*** Begin section ***

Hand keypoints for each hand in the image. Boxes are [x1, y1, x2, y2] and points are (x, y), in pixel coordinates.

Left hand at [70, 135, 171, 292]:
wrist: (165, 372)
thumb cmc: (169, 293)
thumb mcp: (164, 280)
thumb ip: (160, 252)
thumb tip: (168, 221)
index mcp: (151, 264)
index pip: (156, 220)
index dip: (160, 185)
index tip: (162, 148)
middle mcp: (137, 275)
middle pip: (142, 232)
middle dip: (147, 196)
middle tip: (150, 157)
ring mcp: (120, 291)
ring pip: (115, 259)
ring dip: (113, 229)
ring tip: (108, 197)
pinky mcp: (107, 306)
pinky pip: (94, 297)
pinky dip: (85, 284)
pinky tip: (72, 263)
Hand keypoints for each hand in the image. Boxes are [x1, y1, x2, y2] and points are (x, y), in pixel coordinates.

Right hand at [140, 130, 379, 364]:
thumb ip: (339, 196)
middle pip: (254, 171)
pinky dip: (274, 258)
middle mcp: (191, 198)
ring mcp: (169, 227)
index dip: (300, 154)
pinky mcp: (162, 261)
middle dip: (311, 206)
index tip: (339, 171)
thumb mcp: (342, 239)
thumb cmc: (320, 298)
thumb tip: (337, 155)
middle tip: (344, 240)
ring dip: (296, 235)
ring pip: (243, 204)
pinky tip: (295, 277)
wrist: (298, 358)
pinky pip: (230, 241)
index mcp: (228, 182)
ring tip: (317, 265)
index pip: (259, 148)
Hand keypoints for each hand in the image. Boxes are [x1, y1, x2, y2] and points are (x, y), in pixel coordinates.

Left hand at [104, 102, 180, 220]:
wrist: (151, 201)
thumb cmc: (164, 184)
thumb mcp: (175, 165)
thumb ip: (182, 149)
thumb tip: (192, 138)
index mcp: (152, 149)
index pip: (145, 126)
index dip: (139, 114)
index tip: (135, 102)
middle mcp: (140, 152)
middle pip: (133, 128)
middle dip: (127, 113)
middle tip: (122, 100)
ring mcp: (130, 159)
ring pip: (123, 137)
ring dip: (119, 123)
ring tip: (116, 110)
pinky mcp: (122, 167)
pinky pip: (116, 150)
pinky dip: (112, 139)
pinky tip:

*** End section ***

Exercise prompt: Quote only the stretch of lines that starts the data above and ends with the line containing "index pip: (156, 220)", both included.

Solution to the exercise:
Hand keypoints for each hand in the image. Boxes are [x1, y1, x2, y2] and points are (x, y), in pixel coordinates.

Left hand at [70, 135, 171, 292]:
wrist: (165, 372)
thumb cmc: (169, 293)
thumb mcp: (164, 280)
thumb ip: (160, 252)
thumb tip: (168, 221)
index mcp: (151, 264)
index pip: (156, 220)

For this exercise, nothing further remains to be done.